California, which has one of the nation’s stricter equal pay laws, places the onus on companies to prove that they have equitable pay structures in place. And earlier in 2016, President Obama signed an executive order ratcheting up punishments for federal contractors who violate transparency laws, which could include a loss of federal contracts and funding.

“Anytime workers can discuss their wages freely, gaps shrink,” says Ms. Budson, who also chairs Massachusetts’ Commission on the Status of Women.

Budson is optimistic the Massachusetts law will become a model for other states for another reason: It was drafted with enthusiastic support from the state’s business community. 

Within the past two years, more than 100 Boston-based businesses, including huge corporations like MassMutual and National Grid, have signed the “100% Talent: The Boston Women’s Compact,” agreeing to share their payroll data with the city and share ideas for pay equity solutions with one another.

The equal pay law further encourages such initiatives, giving companies who do voluntary audits some presumption that they are working to solve pay discrimination issues, in the event an employee takes legal action.

“It gives employers the tools and incentives to actually solve the problem,” Budson says.
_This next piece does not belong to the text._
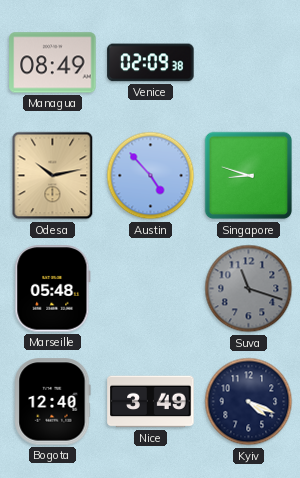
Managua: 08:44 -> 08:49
Few are under the impression that the law will solve everything – gender pay disparities have a wide array of deeply rooted causes, including the higher likelihood of women to lose ground in the workforce due to care giving duties and to be more highly concentrated in low-wage occupations. But eliminating the snowball effect of past pay discrimination is an important, innovative step, Budson argues.

“It helps women. It helps every single person who applies for a job.”